So instead of hiding behind these titles, I’m going to learn about them, find THEIR weaknesses, not mine, so I can defeat them. Although this is easy to write, as my followers can see it’s not easily done. But I still stand here before you and I’m still alive! I’m still battling these demonic titles that plague to hinder me from reality. Yes BPD isn’t something I can “just get over” I am aware of that, however I will continued to grow in wisdom and see what patterns there are in others with it and my own so I can learn to take control when my mind wants to do something that is not of sound health for me, myself and I.

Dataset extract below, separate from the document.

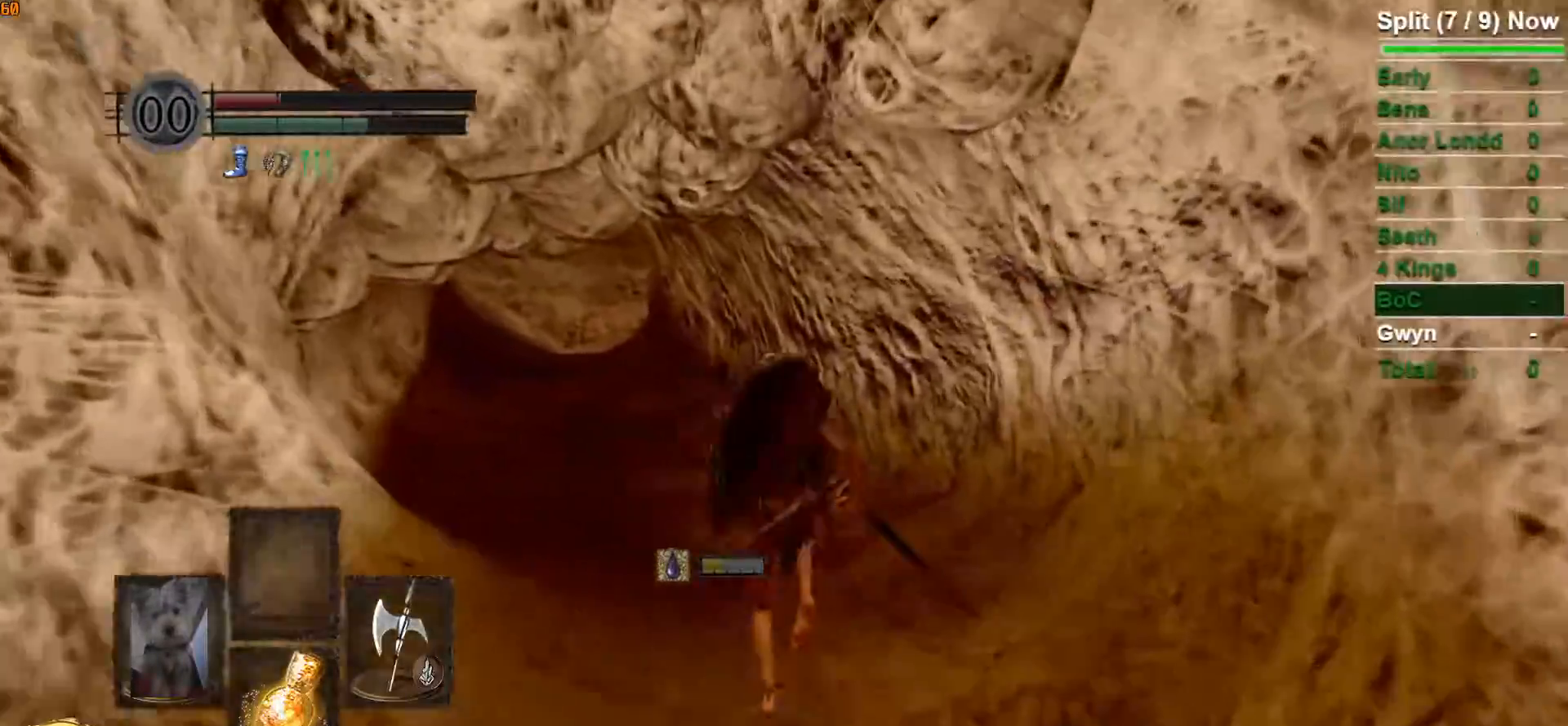
{"dt_ms": 500, "buttons": [], "left_stick": "up", "right_stick": "center", "button_events": []}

If any of you suffer from BPD I recommend the book “I hate you, don’t leave me” I’m only in the beginning but it gives you an idea about what people go through.

For example, there was a girl who complained about feeling like having a heart attack… She went to the hospital to find nothing. They could only pin it down to major anxiety issuses. Not 2 months before I picked up the book the SAME EXACT thing happened to me. But I was also recently diagnosed with asthma but I had felt these “chest pains” for as long as I can remember. It just got so bad to the point where I couldn’t move very well and the obvious sign of pain shooting down my arm was a sign to go to the hospital only to find they thought I was crazy. Everything was fine, blood work, X-ray, the whole shabang…. Normal… Cause=anxiety.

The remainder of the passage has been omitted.